Content starts

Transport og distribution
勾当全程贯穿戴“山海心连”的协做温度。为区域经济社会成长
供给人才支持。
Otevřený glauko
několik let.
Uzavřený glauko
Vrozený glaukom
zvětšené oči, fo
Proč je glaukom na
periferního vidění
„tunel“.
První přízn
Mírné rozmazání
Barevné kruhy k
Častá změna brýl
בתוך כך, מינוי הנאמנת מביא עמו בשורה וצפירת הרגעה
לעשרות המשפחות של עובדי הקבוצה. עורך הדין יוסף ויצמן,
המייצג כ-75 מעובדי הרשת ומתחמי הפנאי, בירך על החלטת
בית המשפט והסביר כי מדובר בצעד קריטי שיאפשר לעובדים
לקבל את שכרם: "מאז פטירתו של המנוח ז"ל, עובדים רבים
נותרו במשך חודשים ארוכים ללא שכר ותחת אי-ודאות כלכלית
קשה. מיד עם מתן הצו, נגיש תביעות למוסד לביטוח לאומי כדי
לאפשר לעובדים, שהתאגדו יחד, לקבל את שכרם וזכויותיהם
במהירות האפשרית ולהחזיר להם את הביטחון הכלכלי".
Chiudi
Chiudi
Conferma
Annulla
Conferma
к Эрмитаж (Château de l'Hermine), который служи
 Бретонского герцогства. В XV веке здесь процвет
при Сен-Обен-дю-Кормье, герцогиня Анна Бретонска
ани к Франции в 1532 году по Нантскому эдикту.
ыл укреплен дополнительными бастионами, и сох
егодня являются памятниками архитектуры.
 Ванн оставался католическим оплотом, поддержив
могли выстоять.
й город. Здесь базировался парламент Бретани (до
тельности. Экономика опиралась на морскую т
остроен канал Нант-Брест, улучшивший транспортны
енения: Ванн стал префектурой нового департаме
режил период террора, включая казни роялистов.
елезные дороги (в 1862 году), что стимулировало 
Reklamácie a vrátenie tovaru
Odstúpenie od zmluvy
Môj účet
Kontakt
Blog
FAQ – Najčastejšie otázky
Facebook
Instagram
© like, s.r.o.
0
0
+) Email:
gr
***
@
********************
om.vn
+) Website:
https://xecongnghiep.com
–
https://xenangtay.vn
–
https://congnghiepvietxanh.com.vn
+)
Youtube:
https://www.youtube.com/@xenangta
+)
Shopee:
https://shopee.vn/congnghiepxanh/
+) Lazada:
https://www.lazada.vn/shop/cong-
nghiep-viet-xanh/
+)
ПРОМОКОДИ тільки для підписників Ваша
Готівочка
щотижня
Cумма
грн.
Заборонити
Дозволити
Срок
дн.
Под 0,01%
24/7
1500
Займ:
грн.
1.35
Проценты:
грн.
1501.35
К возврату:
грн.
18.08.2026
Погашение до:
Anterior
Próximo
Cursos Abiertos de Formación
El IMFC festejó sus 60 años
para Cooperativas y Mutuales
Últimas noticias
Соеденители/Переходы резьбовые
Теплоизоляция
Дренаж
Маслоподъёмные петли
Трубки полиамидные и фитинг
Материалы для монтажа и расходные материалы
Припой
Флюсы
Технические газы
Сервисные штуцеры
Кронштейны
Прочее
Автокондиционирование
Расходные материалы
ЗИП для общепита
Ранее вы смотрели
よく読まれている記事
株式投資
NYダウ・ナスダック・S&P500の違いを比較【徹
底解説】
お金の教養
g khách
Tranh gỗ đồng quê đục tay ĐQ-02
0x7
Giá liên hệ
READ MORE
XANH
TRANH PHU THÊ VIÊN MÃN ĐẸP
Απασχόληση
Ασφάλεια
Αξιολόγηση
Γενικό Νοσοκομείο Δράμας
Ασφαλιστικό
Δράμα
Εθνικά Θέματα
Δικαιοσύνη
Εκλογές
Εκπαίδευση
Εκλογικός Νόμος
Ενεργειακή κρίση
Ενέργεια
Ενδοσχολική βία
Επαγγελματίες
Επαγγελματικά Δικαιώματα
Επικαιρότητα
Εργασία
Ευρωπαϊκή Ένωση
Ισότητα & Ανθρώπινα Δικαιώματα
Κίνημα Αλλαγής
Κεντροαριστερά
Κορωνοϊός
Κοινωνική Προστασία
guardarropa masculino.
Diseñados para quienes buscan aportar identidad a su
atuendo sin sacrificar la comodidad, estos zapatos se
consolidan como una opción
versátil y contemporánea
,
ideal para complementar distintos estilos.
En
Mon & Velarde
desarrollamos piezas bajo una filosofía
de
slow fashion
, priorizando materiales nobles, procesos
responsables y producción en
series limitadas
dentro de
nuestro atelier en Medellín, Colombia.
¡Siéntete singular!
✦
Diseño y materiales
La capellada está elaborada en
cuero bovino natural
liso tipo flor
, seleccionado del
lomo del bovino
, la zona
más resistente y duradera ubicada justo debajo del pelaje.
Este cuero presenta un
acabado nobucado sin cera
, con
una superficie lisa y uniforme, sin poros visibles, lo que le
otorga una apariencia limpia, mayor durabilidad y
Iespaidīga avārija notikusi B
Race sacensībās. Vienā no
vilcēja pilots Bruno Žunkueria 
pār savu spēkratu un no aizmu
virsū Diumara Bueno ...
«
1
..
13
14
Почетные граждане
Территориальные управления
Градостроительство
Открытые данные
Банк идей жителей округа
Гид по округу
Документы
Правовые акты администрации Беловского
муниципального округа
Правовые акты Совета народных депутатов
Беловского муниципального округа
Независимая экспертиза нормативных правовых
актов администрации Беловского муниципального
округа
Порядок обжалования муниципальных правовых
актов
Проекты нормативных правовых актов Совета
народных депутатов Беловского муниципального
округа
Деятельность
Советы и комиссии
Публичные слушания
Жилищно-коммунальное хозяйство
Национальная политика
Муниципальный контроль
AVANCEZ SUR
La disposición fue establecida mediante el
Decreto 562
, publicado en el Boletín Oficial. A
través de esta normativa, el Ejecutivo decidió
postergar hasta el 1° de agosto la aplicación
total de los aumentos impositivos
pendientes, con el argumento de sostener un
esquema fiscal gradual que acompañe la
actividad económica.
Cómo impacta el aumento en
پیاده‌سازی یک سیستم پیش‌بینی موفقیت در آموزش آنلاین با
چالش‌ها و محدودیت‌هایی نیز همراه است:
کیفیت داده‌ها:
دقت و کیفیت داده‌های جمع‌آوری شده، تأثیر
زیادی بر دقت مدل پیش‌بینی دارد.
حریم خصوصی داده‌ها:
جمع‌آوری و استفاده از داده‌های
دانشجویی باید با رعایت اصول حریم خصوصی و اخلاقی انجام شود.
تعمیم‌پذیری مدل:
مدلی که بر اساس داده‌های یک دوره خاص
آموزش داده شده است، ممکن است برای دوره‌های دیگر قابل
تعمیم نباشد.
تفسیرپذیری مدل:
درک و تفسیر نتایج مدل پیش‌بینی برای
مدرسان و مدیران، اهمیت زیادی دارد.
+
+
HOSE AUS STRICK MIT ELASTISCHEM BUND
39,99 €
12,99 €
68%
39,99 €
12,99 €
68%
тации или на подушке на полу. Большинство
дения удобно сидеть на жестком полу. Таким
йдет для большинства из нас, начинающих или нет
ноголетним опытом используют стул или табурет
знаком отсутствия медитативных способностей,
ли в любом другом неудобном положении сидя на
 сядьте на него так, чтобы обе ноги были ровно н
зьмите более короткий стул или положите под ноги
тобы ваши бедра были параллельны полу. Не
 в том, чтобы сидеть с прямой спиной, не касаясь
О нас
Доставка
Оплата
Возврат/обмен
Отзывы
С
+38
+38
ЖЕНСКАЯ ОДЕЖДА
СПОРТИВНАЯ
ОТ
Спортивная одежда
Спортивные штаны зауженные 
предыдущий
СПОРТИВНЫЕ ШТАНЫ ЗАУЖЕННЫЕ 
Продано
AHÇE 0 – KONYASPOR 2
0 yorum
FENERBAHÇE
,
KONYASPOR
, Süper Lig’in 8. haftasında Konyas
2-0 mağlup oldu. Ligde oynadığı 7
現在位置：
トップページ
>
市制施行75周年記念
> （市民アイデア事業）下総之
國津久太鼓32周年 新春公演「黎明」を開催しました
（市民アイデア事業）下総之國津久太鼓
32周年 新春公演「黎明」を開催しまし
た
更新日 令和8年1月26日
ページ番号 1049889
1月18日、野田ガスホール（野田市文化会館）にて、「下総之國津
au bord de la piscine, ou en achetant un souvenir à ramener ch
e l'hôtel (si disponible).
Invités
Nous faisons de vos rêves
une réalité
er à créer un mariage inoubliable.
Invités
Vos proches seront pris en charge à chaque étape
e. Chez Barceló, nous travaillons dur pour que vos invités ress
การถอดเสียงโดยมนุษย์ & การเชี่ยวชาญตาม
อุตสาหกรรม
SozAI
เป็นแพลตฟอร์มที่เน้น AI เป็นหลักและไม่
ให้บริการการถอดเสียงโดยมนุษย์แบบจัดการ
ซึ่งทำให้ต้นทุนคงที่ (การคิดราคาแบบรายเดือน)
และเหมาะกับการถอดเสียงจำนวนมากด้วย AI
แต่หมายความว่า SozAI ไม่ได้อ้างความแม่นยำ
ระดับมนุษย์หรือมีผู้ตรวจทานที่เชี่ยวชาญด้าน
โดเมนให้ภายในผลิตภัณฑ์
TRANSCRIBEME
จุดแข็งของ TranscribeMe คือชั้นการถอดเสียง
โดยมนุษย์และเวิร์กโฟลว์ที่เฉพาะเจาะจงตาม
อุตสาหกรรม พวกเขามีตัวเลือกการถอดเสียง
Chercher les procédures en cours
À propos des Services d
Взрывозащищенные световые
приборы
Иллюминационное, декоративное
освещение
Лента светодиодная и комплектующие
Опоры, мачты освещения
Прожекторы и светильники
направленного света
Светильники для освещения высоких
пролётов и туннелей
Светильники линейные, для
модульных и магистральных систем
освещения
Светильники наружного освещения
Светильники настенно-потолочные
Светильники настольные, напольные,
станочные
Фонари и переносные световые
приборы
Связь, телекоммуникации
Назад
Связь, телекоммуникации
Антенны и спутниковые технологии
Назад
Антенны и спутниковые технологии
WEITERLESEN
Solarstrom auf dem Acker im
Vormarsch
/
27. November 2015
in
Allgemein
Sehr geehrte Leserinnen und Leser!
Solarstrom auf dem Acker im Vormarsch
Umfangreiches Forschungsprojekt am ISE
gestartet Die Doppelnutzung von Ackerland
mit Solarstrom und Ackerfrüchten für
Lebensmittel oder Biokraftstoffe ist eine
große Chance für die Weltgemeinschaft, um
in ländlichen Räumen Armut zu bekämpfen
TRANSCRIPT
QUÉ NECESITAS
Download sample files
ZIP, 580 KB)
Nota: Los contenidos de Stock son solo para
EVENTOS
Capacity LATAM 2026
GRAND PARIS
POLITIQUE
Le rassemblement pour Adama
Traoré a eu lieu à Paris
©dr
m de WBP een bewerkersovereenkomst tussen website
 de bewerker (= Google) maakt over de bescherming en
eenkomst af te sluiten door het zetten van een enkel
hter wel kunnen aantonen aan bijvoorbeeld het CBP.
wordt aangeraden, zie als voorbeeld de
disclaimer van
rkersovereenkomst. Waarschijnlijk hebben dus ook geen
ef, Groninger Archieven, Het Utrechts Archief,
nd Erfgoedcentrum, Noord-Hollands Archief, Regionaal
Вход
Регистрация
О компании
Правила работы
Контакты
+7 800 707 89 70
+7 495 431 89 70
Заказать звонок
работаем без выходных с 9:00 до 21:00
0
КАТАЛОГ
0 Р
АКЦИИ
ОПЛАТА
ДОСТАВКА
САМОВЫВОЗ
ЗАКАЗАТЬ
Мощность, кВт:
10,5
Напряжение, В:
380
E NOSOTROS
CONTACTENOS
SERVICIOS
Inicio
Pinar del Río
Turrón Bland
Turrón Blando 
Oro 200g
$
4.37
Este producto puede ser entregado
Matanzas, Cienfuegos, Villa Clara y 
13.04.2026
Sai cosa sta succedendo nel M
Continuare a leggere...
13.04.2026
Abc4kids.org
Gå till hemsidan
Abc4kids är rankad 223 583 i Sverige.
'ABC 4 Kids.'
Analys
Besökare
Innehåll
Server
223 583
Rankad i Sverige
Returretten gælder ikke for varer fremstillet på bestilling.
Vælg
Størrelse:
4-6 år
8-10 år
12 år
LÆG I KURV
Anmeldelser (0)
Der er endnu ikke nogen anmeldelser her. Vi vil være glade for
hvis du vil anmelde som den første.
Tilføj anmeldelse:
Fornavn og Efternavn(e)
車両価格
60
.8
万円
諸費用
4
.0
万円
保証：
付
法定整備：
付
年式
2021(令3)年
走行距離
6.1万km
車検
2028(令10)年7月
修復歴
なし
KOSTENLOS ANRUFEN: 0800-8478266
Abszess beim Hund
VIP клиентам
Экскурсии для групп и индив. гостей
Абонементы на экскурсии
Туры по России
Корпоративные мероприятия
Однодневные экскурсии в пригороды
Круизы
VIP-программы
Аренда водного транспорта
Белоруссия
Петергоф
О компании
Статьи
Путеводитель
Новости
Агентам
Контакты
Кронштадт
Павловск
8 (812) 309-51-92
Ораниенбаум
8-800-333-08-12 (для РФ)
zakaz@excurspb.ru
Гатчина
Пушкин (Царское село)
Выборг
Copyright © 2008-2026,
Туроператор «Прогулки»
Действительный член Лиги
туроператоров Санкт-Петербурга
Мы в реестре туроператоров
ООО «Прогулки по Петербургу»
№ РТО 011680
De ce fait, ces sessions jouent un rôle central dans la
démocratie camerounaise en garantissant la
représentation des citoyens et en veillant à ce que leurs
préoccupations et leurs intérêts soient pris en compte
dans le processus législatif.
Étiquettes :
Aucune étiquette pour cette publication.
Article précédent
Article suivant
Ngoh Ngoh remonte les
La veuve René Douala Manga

Content ends

_REQUEST:_ Of the lines above, extract only those from the line with "desarrollamos piezas bajo una filosofía" to the line with "Правовые акты администрации Беловского", both included, exactly as written.

_RESULT FOR THIS TASK:_
desarrollamos piezas bajo una filosofía
de
slow fashion
, priorizando materiales nobles, procesos
responsables y producción en
series limitadas
dentro de
nuestro atelier en Medellín, Colombia.
¡Siéntete singular!
✦
Diseño y materiales
La capellada está elaborada en
cuero bovino natural
liso tipo flor
, seleccionado del
lomo del bovino
, la zona
más resistente y duradera ubicada justo debajo del pelaje.
Este cuero presenta un
acabado nobucado sin cera
, con
una superficie lisa y uniforme, sin poros visibles, lo que le
otorga una apariencia limpia, mayor durabilidad y
Iespaidīga avārija notikusi B
Race sacensībās. Vienā no
vilcēja pilots Bruno Žunkueria 
pār savu spēkratu un no aizmu
virsū Diumara Bueno ...
«
1
..
13
14
Почетные граждане
Территориальные управления
Градостроительство
Открытые данные
Банк идей жителей округа
Гид по округу
Документы
Правовые акты администрации Беловского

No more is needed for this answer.